* [Source text]:

+ + +

In addition, even if CopperGate’s operations are integrated successfully with ours, we may not realize the full potential benefits of the transaction, including the leveraging of manufacturing know-how and combined wafer sourcing, further SoC integration and combined research and development that are expected. Such benefits may not be achieved within the anticipated time frame, or at all.

 
The complexity of our products could result in unforeseen delays or expenses and in undetected defects which could damage our reputation with current or prospective customers, adversely affect the market acceptance of new products and result in warranty claims.
 
Highly complex products, such as those that we offer, frequently contain defects, particularly when they are first introduced or as new versions are released. Our SoCs contain highly sophisticated silicon technology and complex software. In the past we have experienced, and may in the future experience, defects in our products, both with our SoCs and the related software products we offer. If any of our products contain defects or have reliability, quality or compatibility problems, our reputation may be damaged and our customers may be reluctant to buy our products which could harm our ability to retain existing customers and attract new customers. In addition, these defects could interrupt or delay sales or shipment of our products to our customers. Manufacturing defects may not be detected by the testing processes performed by our subcontractors. If defects are discovered after we have shipped our products, it could result in unanticipated costs, order cancellations or deferrals and product recalls, harm our reputation and cause a decline in our net revenue, income from operations and gross margins.
 
In addition, our agreements with most of our customers contain warranty provisions which provide the customer with a right to damages if a defect is traced to our products or if we cannot correct errors in our product reported during the warranty period, and other limitations to our liability. However, any contractual limitations to our liability may be unenforceable in a particular jurisdiction. We do not have insurance coverage for any warranty or product liability claims and a successful claim could require us to pay substantial damages. A successful warranty or product liability claim against us, or a requirement that we participate in a product recall could have adverse effects on our business results.

+ + +

* [Recorded information]:
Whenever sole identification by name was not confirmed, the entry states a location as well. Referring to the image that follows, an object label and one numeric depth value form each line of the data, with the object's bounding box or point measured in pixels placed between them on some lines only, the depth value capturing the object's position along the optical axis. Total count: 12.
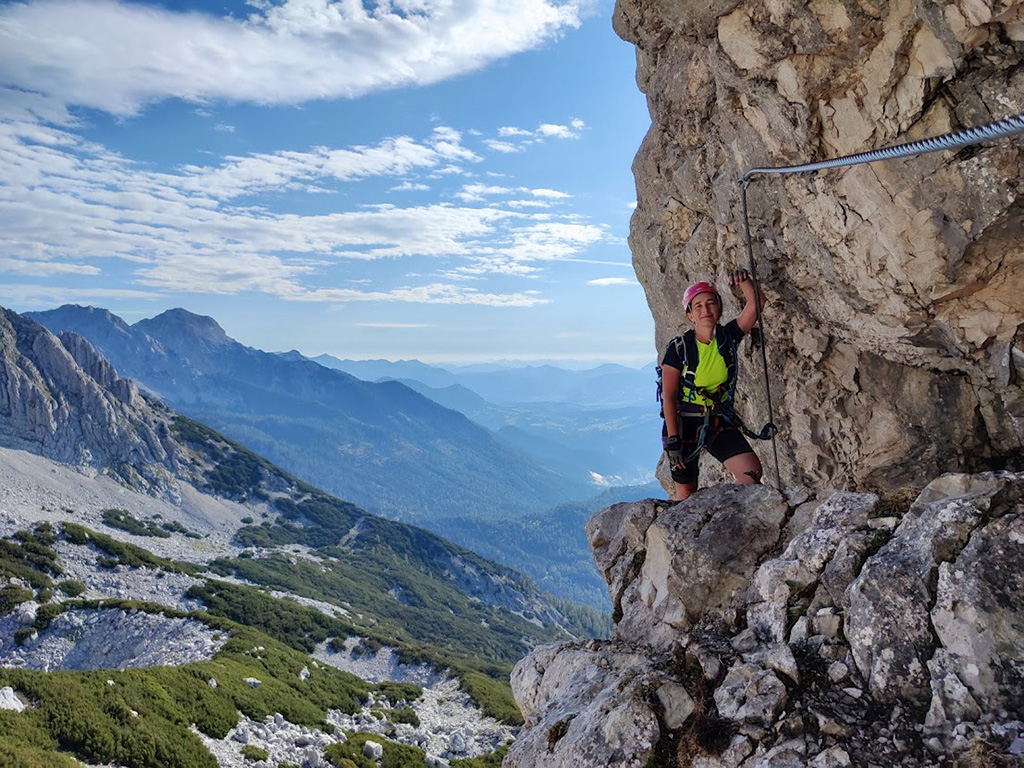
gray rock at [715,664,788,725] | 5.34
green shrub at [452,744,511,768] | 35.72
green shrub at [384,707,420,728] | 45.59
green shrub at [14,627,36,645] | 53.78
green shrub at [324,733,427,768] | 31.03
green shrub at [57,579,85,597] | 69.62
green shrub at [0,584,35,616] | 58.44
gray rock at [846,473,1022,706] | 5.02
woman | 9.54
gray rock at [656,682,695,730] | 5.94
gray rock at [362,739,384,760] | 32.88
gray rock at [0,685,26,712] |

+ + +

* [Required action]: Reproduce the risk-disclosure text in full, word for word, from its first sentence to its last.

* [Task result]:
In addition, even if CopperGate’s operations are integrated successfully with ours, we may not realize the full potential benefits of the transaction, including the leveraging of manufacturing know-how and combined wafer sourcing, further SoC integration and combined research and development that are expected. Such benefits may not be achieved within the anticipated time frame, or at all.

 
The complexity of our products could result in unforeseen delays or expenses and in undetected defects which could damage our reputation with current or prospective customers, adversely affect the market acceptance of new products and result in warranty claims.
 
Highly complex products, such as those that we offer, frequently contain defects, particularly when they are first introduced or as new versions are released. Our SoCs contain highly sophisticated silicon technology and complex software. In the past we have experienced, and may in the future experience, defects in our products, both with our SoCs and the related software products we offer. If any of our products contain defects or have reliability, quality or compatibility problems, our reputation may be damaged and our customers may be reluctant to buy our products which could harm our ability to retain existing customers and attract new customers. In addition, these defects could interrupt or delay sales or shipment of our products to our customers. Manufacturing defects may not be detected by the testing processes performed by our subcontractors. If defects are discovered after we have shipped our products, it could result in unanticipated costs, order cancellations or deferrals and product recalls, harm our reputation and cause a decline in our net revenue, income from operations and gross margins.
 
In addition, our agreements with most of our customers contain warranty provisions which provide the customer with a right to damages if a defect is traced to our products or if we cannot correct errors in our product reported during the warranty period, and other limitations to our liability. However, any contractual limitations to our liability may be unenforceable in a particular jurisdiction. We do not have insurance coverage for any warranty or product liability claims and a successful claim could require us to pay substantial damages. A successful warranty or product liability claim against us, or a requirement that we participate in a product recall could have adverse effects on our business results.